酷い怪我を負っていた炭次郎は、その瞬間に刀を取り落としてしまった。
「奥義、煉獄!!」
宇那手は、煉獄が独自に生み出した型を放った。炎柱を継いだ者として。尊い存在を亡くして、心を痛める後輩達の為に。
「壱ノ型、轟!!」
咄嗟に宇髄が飛び出し、応戦した。お陰で双方の技がぶつかり合い、四散した。
善逸と、猪之助は、全く動けなかった事に衝撃を受けて立ち尽くしていた。炭次郎も、畏怖の念を抱いて宇那手を見上げた。
「宇髄様、ありがとうございます」
「これで手抜きか?!」
宇髄は、信じられないと言わんばかりに肩を上下させていた。当代柱は、岩柱が最強と言われているが、宇那手は規格外の強さだった。

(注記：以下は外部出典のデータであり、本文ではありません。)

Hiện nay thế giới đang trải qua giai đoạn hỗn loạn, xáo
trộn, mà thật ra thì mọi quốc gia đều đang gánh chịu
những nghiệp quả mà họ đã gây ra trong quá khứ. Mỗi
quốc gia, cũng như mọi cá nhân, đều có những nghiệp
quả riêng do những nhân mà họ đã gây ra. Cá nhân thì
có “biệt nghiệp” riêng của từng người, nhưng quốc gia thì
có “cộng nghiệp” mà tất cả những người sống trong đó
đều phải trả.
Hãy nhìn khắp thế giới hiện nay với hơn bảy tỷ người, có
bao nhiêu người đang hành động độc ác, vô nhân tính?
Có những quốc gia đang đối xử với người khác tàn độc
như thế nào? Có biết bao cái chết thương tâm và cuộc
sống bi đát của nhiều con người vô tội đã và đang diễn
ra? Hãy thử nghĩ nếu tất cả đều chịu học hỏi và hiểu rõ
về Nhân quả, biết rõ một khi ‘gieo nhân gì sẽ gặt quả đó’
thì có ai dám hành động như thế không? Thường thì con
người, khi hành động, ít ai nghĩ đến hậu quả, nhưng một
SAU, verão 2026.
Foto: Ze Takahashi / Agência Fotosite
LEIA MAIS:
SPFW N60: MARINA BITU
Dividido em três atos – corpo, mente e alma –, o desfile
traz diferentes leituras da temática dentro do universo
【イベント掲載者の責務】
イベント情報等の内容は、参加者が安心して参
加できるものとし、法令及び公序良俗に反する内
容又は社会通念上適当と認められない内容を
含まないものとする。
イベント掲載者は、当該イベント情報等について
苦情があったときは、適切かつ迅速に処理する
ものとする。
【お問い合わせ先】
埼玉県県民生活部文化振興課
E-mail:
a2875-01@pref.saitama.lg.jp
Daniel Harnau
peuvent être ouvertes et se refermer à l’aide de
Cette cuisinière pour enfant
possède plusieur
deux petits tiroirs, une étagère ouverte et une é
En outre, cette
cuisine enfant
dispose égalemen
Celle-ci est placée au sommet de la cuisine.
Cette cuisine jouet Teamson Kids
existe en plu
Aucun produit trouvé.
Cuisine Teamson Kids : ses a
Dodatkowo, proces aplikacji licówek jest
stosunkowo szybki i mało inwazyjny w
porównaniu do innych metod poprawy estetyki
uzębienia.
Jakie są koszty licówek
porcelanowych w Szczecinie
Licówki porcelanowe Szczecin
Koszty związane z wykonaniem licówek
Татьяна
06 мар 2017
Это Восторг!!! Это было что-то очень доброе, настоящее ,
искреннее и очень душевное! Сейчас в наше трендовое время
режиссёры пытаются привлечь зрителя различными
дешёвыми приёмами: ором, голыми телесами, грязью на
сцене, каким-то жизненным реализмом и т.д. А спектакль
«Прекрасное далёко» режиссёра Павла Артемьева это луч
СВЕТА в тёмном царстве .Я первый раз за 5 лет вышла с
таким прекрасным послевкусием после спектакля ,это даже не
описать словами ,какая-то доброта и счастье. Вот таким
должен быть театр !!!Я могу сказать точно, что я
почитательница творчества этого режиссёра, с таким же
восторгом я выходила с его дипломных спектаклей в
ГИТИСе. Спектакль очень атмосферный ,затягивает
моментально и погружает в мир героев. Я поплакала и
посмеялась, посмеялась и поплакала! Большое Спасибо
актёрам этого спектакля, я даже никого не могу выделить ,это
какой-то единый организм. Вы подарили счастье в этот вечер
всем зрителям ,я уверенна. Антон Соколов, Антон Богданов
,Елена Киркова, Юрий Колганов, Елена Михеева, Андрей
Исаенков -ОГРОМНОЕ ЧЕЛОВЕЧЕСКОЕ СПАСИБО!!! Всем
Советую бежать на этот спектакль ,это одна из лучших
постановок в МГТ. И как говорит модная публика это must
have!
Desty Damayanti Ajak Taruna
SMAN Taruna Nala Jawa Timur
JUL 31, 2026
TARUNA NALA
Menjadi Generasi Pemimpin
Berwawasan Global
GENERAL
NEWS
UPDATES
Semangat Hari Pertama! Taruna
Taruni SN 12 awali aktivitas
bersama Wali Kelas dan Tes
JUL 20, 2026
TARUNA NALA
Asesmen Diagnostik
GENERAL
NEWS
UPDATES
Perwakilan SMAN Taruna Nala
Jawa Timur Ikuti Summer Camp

二つの呼吸の、最も威力の高いとされる技を使い、息を乱さずに立っている。
「炭次郎様」
宇那手は、少年に手を貸して立ち上がらせた。
「私はこの様に、高威力の技を連続して使用できます。ただし、私の寿命はあと七年と言われています。恐らく強さと引き換えに、命の前借りをしているのです。しかし、ここまでしてようやく、上弦の鬼に対抗し得る印が現れました」
彼女は首筋に浮かび上がった痣を見せた。
「鬼舞辻を殺し、妹を元に戻すには、この痣が必要です。ですが、それでは妹を人間に戻せても、貴方は長生き出来ない。仲間と連携を取る訓練をしてください。長生きしてくださいね。⋯⋯冨岡さんを、よろしくお願いします」
小声で付け加えられた言葉を聞き、炭次郎は目を見開いた。
「待って!!」
「さあ、隠の皆さん!! 彼らを蝶屋敷へ戻してください!!」
宇那手が手を叩くと、三人の少年はあっという間に担がれてしまった。